_Exercise description_
Copy out every line in the material below that contains the word "Entered".

_Input_
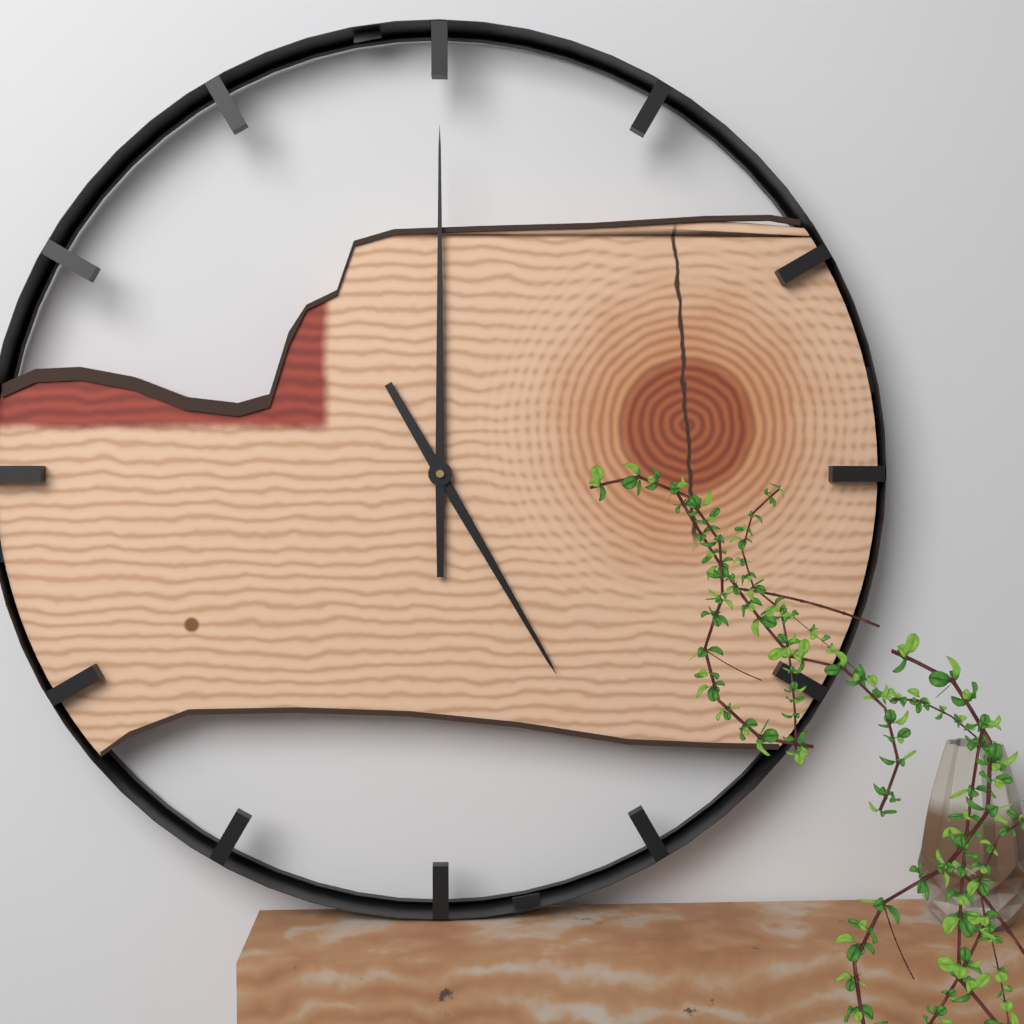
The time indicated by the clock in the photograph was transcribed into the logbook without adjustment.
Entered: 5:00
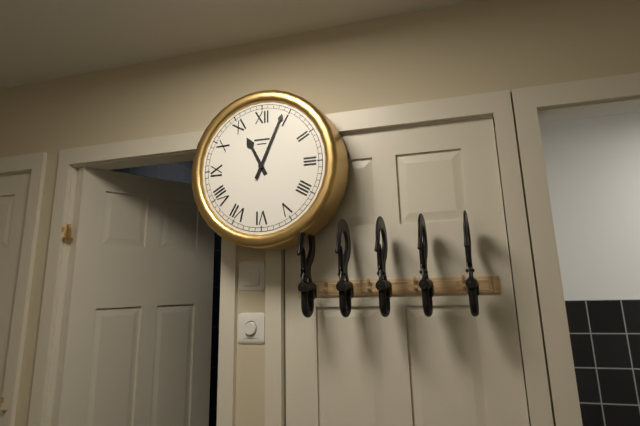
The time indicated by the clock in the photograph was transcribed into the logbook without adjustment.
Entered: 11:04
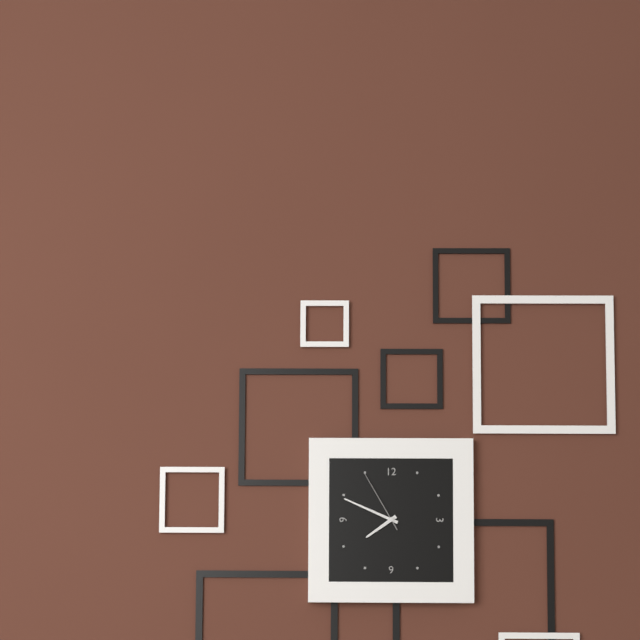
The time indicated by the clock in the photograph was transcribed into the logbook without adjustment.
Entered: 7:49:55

--

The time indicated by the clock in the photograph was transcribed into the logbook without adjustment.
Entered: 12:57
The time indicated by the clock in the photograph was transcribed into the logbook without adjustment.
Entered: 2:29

_Solution below_
Entered: 5:00
Entered: 11:04
Entered: 7:49:55
Entered: 12:57
Entered: 2:29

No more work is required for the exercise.